Poser et régler : les points qui remontent en réserve
Évacuation des fumées, ventilation et emplacement
Choisissez le mode d’évacuation en fonction de l’existant et des règles de fumisterie applicables, et vérifiez la compatibilité du conduit avec la condensation, les pentes et les terminaux. En réutilisation d’un conduit existant, le tubage est la question à trancher avant de commander l’appareil. Contrôlez la ventilation du local, les distances de sécurité et l’accès pour la maintenance.

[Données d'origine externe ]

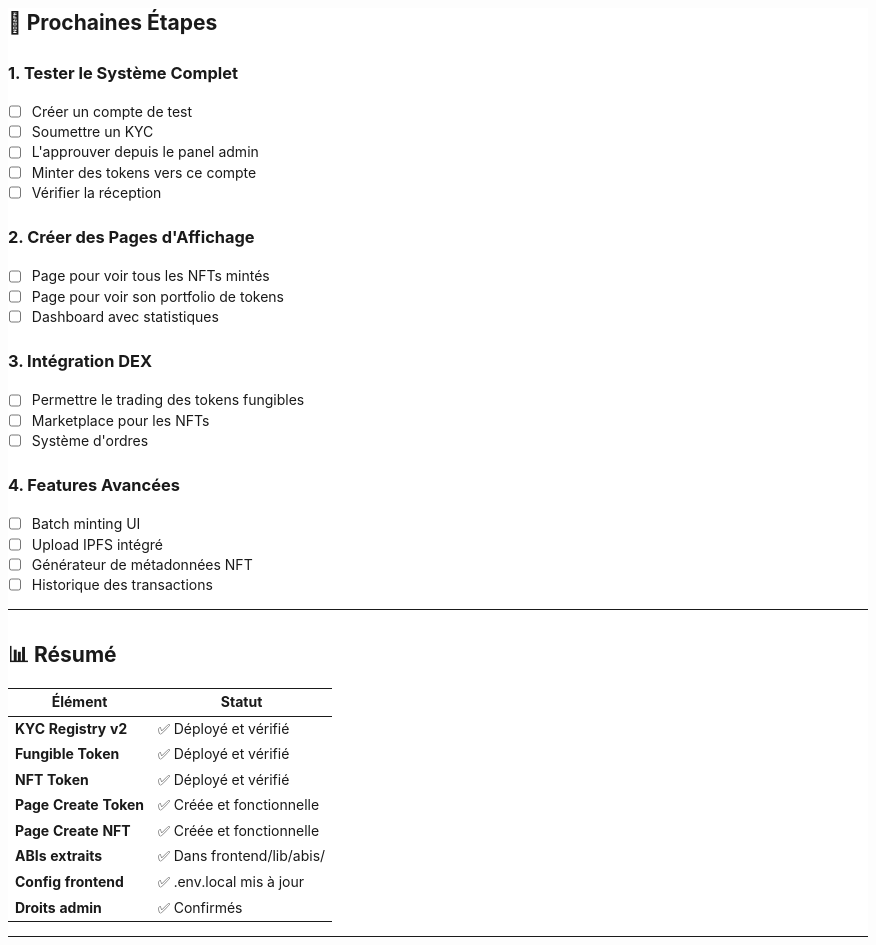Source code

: ## 🔄 Prochaines Étapes

### 1. Tester le Système Complet

- [ ] Créer un compte de test
- [ ] Soumettre un KYC
- [ ] L'approuver depuis le panel admin
- [ ] Minter des tokens vers ce compte
- [ ] Vérifier la réception

### 2. Créer des Pages d'Affichage

- [ ] Page pour voir tous les NFTs mintés
- [ ] Page pour voir son portfolio de tokens
- [ ] Dashboard avec statistiques

### 3. Intégration DEX

- [ ] Permettre le trading des tokens fungibles
- [ ] Marketplace pour les NFTs
- [ ] Système d'ordres

### 4. Features Avancées

- [ ] Batch minting UI
- [ ] Upload IPFS intégré
- [ ] Générateur de métadonnées NFT
- [ ] Historique des transactions

---

## 📊 Résumé

| Élément | Statut |
|---------|--------|
| **KYC Registry v2** | ✅ Déployé et vérifié |
| **Fungible Token** | ✅ Déployé et vérifié |
| **NFT Token** | ✅ Déployé et vérifié |
| **Page Create Token** | ✅ Créée et fonctionnelle |
| **Page Create NFT** | ✅ Créée et fonctionnelle |
| **ABIs extraits** | ✅ Dans frontend/lib/abis/ |
| **Config frontend** | ✅ .env.local mis à jour |
| **Droits admin** | ✅ Confirmés |

---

Raccordements ECS et pertes de distribution
Soignez les longueurs de tubes sanitaires et gardez des diamètres cohérents avec le débit visé : surdimensionner le tube augmente le volume à purger avant l’arrivée d’eau chaude, donc le temps d’attente. Isolez les premiers mètres et limitez les coudes. Si un bouclage est nécessaire, pilotez-le par horloge ou à la demande, et vérifiez que le volume des tubes finaux respecte la limite réglementaire.
Mise en service : débit, ΔT, combustion, étanchéité gaz
Relevez le débit sanitaire réel et le ΔT entre entrée et sortie, contrôlez la combustion à l’analyseur et réalisez le contrôle de pression et d’étanchéité du circuit. Validez les sécurités : évacuation des fumées, ventilation, pression du circuit, soupape. Portez toutes ces valeurs sur le rapport de mise en service avec leurs conditions de mesure, sinon elles ne serviront à rien lors du prochain entretien.
Positionner l’offre en 2026
Ce que le poste chaudière gaz n’ouvre plus comme droit
Le poste générateur gaz n’ouvre plus droit aux deux dispositifs nationaux : la ligne correspondante a été supprimée du barème MaPrimeRénov’ pour les demandes déposées à compter du 1er janvier 2023, et la fiche CEE BAR-TH-106 supprimée à compter du 1er janvier 2024. Les gestes associés (régulation, calorifugeage, isolation) suivent leurs propres fiches, à vérifier avant devis. Le détail des textes est repris dans notre article sur la chaudière gaz à condensation.
Ce que vous documentez pour tenir en cas de litige
Le profil de soutirage retenu et sa justification, la consigne d’ECS programmée, le titre hydrotimétrique relevé, le volume des tubes finaux, le rapport de mise en service avec les valeurs de combustion, l’attestation de conformité gaz lorsque l’installation est modifiée. C’est cet ensemble, et non la satisfaction exprimée en fin de chantier, qui vous protège si le confort est contesté deux hivers plus tard.
Les alternatives à chiffrer en parallèle
Quand la simultanéité des puisages est structurelle ou quand le local le permet, un ballon séparé ou un chauffe-eau thermodynamique change de catégorie de service. En maison, une PAC air/eau avec ballon mutualise chauffage et eau chaude et sort le poste ECS de la contrainte de puissance instantanée, avec un dimensionnement conduit de la visite technique à la note NF EN 12831-1. Chiffrez ces plans de travaux en parallèle avec leurs hypothèses explicites, plutôt qu’en variante de bas de page.